Zora Neale Hurston wrote, “There are years that ask questions, and years that answer.” Much of my life’s work, my passion, my reason for spilling up and over the rim of the proverbial cup that is my heart, has been rooted in questions. From those first shaky steps saying “I don’t know if I am capable, Lord, but I think it’s what You want of me?” to uncertain days of “I cannot, but I must, right?” to “Why me? Can’t you choose someone else? Did you really have to make me care so much about this?”
Through it all, through every too-late night and too-early morning, through every argument, through every party, through that time when my kids piled furniture two stories high in the dorm foyer and started CLIMBING it, through that 2:00 am knock on my door that required pliers to pull out an infected piercing, through all the tears, through difficult conversations when I have had to call my kids to the carpet on their behavior, through that time when one of my students fell to her knees on my carpet and wept excitedly about how she had discovered the Lord’s love for her just the night before, through every fervent prayer for their souls and their rapidly beating hearts, through those heartbreaking first times when they experienced death in their close circles, through the years of walking alongside them in their self-discovery and learning from their mishaps and mistakes, through all those times when I royally screwed up…through every bit of it I have tried (and often failed) to get to their hearts and formulate a gracious and frank response to their questions. And in doing so, I ended up with so many of my own. This hard and holy work of serving students has made me question my faith, my life, my mistakes, my triumphs, and sometimes, my own reason for being.
I guess that is why this year has been so meaningful. This work I love, well…I had grown to hate it some years ago. The circumstances in which I found myself professionally back then left no room for advancement nor personal and professional growth. I felt stalled, stifled, and unable to draw a full breath. I let my frustrations with that experience cloud my feelings about my kids and walked away, vowing never to return and returning, instead, to an old career and long-dead dreams.
After 20 months of missing the joy and struggle of walking alongside my students and feeling like I had made a grave error in leaving them, I got the call at work that I had been longing for. I had to step into an empty exam room and weep with the wonder of it all, but then straightened my scrubs and my shoulders, and went back to my patients, knowing that my life was about to change and my questions I had been carrying around so heavy in my heart were about to get answered.

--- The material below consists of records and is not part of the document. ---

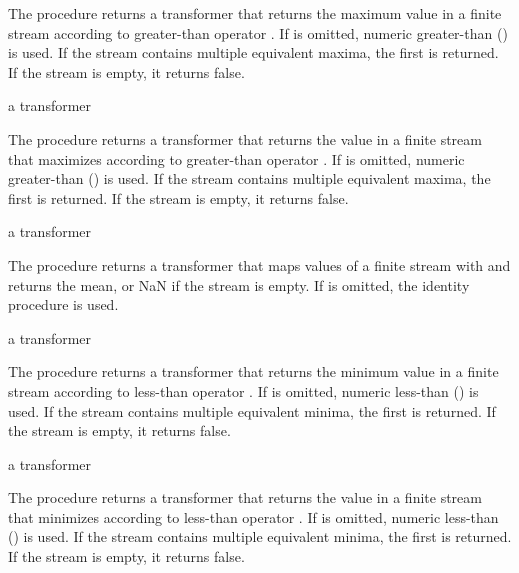 The  procedure returns a transformer that returns the maximum value in a
finite stream according to greater-than operator . If  is omitted, numeric
greater-than (\code{>}) is used. If the stream contains multiple equivalent maxima, the
first is returned. If the stream is empty, it returns false.

\begin{procedure}
\end{procedure}
\returns{} a transformer

The  procedure returns a transformer that returns the value  in a
finite stream that maximizes  according to greater-than
operator . If  is omitted, numeric greater-than (\code{>}) is used. If the
stream contains multiple equivalent maxima, the first is returned. If the stream is empty,
it returns false.

\begin{procedure}
\end{procedure}
\returns{} a transformer

The  procedure returns a transformer that maps values of a finite stream with
 and returns the mean, or NaN if the stream is empty. If  is
omitted, the identity procedure is used.

\begin{procedure}
\end{procedure}
\returns{} a transformer

The  procedure returns a transformer that returns the minimum value in a
finite stream according to less-than operator . If  is omitted, numeric
less-than (\code{<}) is used. If the stream contains multiple equivalent minima, the first
is returned. If the stream is empty, it returns false.

\begin{procedure}
\end{procedure}
\returns{} a transformer

The  procedure returns a transformer that returns the value  in a
finite stream that minimizes  according to less-than
operator . If  is omitted, numeric less-than (\code{<}) is used. If the
stream contains multiple equivalent minima, the first is returned. If the stream is empty,
it returns false.

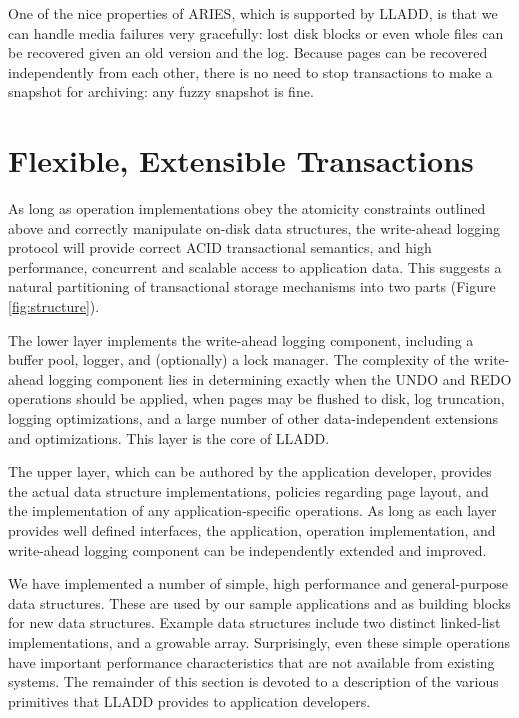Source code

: \documentclass[10pt,letterpaper,twocolumn,english]{article}
\newcommand{\yad}{LLADD\xspace}
\begin{document}
One of the nice properties of ARIES, which is supported by \yad,
is that we can handle media failures very gracefully: lost disk blocks
or even whole files can be recovered given an old version and the log.
Because pages can be recovered independently from each other, there is
no need to stop transactions to make a snapshot for archiving: any
fuzzy snapshot is fine.



\section{Flexible, Extensible Transactions}
\label{flexibility}



As long as operation implementations obey the atomicity constraints
outlined above and correctly manipulate
on-disk data structures, the write-ahead logging protocol will provide 
correct ACID transactional semantics, and high performance, concurrent and scalable access to
application data.  This suggests a
natural partitioning of transactional storage mechanisms into two
parts (Figure \ref{fig:structure}).

The lower layer implements the write-ahead logging component,
including a buffer pool, logger, and (optionally) a lock manager.  
The complexity of the write-ahead logging component lies in
determining exactly when the UNDO and REDO operations should be
applied, when pages may be flushed to disk, log truncation, logging
optimizations, and a large number of other data-independent extensions
and optimizations.  This layer is the core of \yad.

The upper layer, which can be authored by the application developer,
provides the actual data structure implementations, policies regarding
page layout, and the
implementation of any application-specific operations.  As long as
each layer provides well defined interfaces, the application,
operation implementation, and write-ahead logging component can be
independently extended and improved.

We have implemented a number of simple, high performance
and general-purpose data structures.  These are used by our sample
applications and as building blocks for new data structures.  Example
data structures include two distinct linked-list implementations, and
a growable array.  Surprisingly, even these simple operations have
important performance characteristics that are not available from
existing systems. 
The remainder of this section is devoted to a description of the
various primitives that \yad provides to application developers.
\end{document}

And so they were. The 365 days between February 15, 2016 and February 15, 2017 have been filled with answers. I came to Texas, and 33 years of asking the Lord if I could please find a home happened at last. Until one year ago, I had never lived here, but in recent years had been drawn to the culture and the accents and the people and the sturdy stuff of it all. And it is home. It is home in ways I never thought possible for me in this nomadic life I’ve led. I may not get to stay, and in fact if past promises ring true I won’t be here terribly long, but I’m relishing every day of feeling like I landed somewhere safe and solid and honest.
Friendships I thought long ruined have been restored. How I can go so long without talking to someone, but then be given the grace to pick up right where we left off with new respect for the humanness in us, is beyond me. But it happens. And to have friends returned to my tribe is an indescribable gift.
I found the church I love. After losing a church and my faith in the church and its leaders some years ago, this has been such a sweet return. The leadership is solid and honest and real, and that is a rare gift in American evangelicalism. I am thankful to be there on Sundays, singing my little heart out and finding depth and meaning in old traditions.
I got my heart back. This is a long story, and not one for this particular writing, but I got my heart back. Words are not adequate for how those prayers and questions have been answered.
Most of all, it was made clear that when I ask what I am supposed to do with my life, the answer is, and will be, to love on these crazy university kids and give them space to be themselves and to teach them to stop apologizing so much for being just that. I love watching them grow and change and become self-aware and other-aware and suss out wild lives that offer freedom and wisdom to those around them.
Today marks one year in East Texas, one year at this university with these kids I love, one year working with some of the most passionate colleagues I have ever known, and six years of work in higher education. I cannot imagine doing anything else with this one wild life. A year that answered, indeed.